Identify any potential problems with your dataset.

  • Potential limitations of our dataset

    • Selection bias: The findings may not be generalizable if the dataset does not include all games that have been made available. Our dataset scrapes data from the most highly ranked games of all time.

    • Time restrictions: The dataset could not contain information on the most recent games to be released, which could limit the applicability of the results.

    • Demographic bias: The dataset could not be fully representative of gaming demographics, which might have an impact on how broadly applicable the results are.

    • Data inconsistency: The dataset may contain inconsistent data for some games, which could impair the validity of the conclusions.

    • Data that is insufficient: The dataset could not have all of the necessary information for some games, which could restrict the applicability of the conclusions.
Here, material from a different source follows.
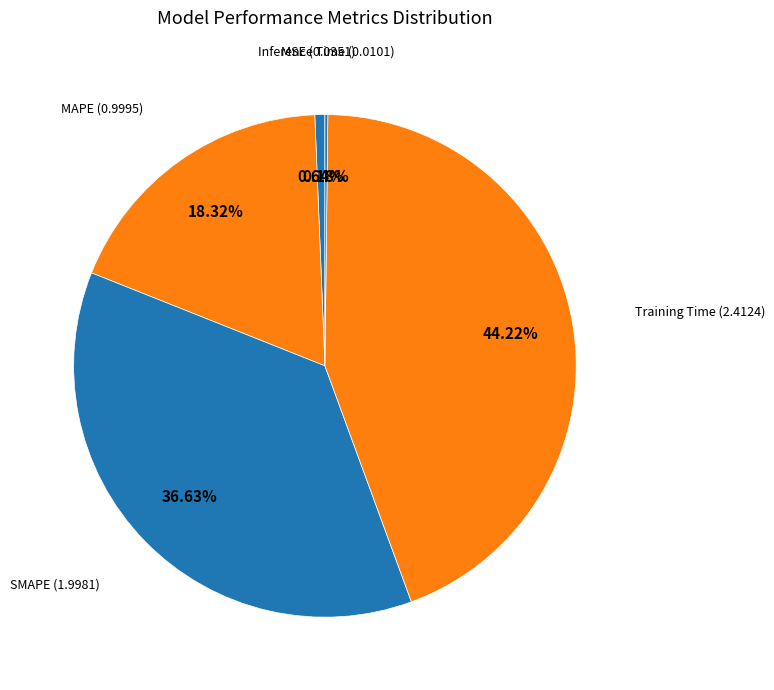

Which slice is the largest?

Training Time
    • Platform bias: The dataset may be biased in favor of some gaming platforms, which could limit how broadly the results can be applied.

Exploratory data analysis

Perform an (initial) exploratory data analysis.

library(readr)
library(tidyverse)
── Attaching packages ─────────────────────────────────────── tidyverse 1.3.2 ──
✔ ggplot2 3.4.2     ✔ dplyr   1.1.2
✔ tibble  3.2.1     ✔ stringr 1.5.0
✔ tidyr   1.2.1     ✔ forcats 0.5.2
✔ purrr   1.0.0     
── Conflicts ────────────────────────────────────────── tidyverse_conflicts() ──
✖ dplyr::filter() masks stats::filter()
✖ dplyr::lag()    masks stats::lag()
library(scales)

Attaching package: 'scales'

The following object is masked from 'package:purrr':

    discard

The following object is masked from 'package:readr':

    col_factor
metacritic <- read_csv("data/metacritic.csv")
New names:
Rows: 2029 Columns: 13
── Column specification
──────────────────────────────────────────────────────── Delimiter: "," chr
(7): title, platform, developer, genre, number_of_players, rating, game... dbl
(5): ...1, critic_reviews, user_reviews, user_score, meta_score date (1): date
ℹ Use `spec()` to retrieve the full column specification for this data. ℹ
Specify the column types or set `show_col_types = FALSE` to quiet this message.
• `` -> `...1`
ggplot(data = metacritic, mapping = aes(x = user_score, y = meta_score))+
  geom_line()+
  theme_classic() +
  facet_wrap(facet = vars(platform), ncol = 3)+
  labs(
    x = "User Score",
    y = "Meta Score",
    title = "User Score vs Critic Score based on Platform",
    subtitle = "visual")

metacritic |>
  filter(game_mode %in% c("Single Player", "Multiplayer")) |>
  ggplot(mapping = aes(x = user_score, y = meta_score, color = game_mode)) +
  geom_point(alpha = 0.5) +
  geom_smooth(se = FALSE) +
  theme_classic() +
labs(
  x = "User Score",
  y = "Meta Score",
  title = "User Score vs Critic Score based on Game Mode",
  subtitle = "visual",
  color = "Game Mode"
  ) +
  scale_x_continuous(limits = c(4, 10))
`geom_smooth()` using method = 'loess' and formula = 'y ~ x'

Questions for reviewers

  • Does our project look good so far?

  • Are the data sets and research questions enough for the topic we chose?

  • Are we going to be presenting in class?

  • Is the cleaned data properly sorted?

  • Do we have enough data to pursue this research?

  • Are there any improvements we can make on the provided plots?